On his farm in Coín, Antonio Lozano grows up to 17 different varieties of lettuce. "Vegetables are like fashion. I am constantly looking at magazines and gastronomic articles, I go to agricultural fairs and, above all, I listen to the people who come to buy from me. In general, customers who buy for their families prefer the small hearts, which are very easy to prepare, or 'butter' type lettuces, which are more tender and sweet, I guess because children like them better .

"Besides sowing, fertilising and fighting pests, you have to be up-to-date and create recipes, give people some ideas. For example, not many people know that if you add a few leaves of lettuce to a vegetable purée at the last moment, you get a creaminess and a softness that you don't even get with potato. And it is also important to vary the seasonings. In winter, I like to prepare salads with hot vinaigrettes.
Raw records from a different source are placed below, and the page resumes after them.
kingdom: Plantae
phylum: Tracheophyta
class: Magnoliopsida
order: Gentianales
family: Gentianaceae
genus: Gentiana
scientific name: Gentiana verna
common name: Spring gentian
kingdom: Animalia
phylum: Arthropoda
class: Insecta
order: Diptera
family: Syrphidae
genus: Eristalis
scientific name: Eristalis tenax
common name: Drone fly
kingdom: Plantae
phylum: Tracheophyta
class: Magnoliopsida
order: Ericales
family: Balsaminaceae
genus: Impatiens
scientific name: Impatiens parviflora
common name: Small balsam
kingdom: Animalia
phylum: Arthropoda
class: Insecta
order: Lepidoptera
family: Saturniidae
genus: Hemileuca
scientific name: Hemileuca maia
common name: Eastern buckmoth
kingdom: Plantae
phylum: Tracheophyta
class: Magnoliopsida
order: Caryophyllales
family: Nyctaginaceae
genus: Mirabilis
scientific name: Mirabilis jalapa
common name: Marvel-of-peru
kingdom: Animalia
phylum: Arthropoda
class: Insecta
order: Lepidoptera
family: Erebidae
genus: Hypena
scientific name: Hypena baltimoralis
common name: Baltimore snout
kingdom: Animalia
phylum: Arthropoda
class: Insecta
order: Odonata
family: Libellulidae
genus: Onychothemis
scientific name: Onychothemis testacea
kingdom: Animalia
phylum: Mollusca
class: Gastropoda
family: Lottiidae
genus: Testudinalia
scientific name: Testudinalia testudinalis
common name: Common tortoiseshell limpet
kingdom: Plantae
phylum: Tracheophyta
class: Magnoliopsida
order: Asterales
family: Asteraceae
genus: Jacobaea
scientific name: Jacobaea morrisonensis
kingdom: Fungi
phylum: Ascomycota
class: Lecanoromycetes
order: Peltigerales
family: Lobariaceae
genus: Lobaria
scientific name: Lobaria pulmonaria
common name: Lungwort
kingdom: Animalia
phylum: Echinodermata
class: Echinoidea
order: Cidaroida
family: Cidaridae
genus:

For example, to the typical fried garlic dressing, I like to add sliced almonds".

Lettuce was first cultivated in the Mediterranean region around 5,000 years ago, and there is hardly any civilisation that hasn't eaten it. It has been eaten raw or cooked, preserved in brine (common in the Roman ages), and even cooked, covered with lard and tinned at the beginning of the twentieth century.

Now it is not just used for salads but also to make 'wraps' or for layers in salad lasagne, as well as being added to soups and stews.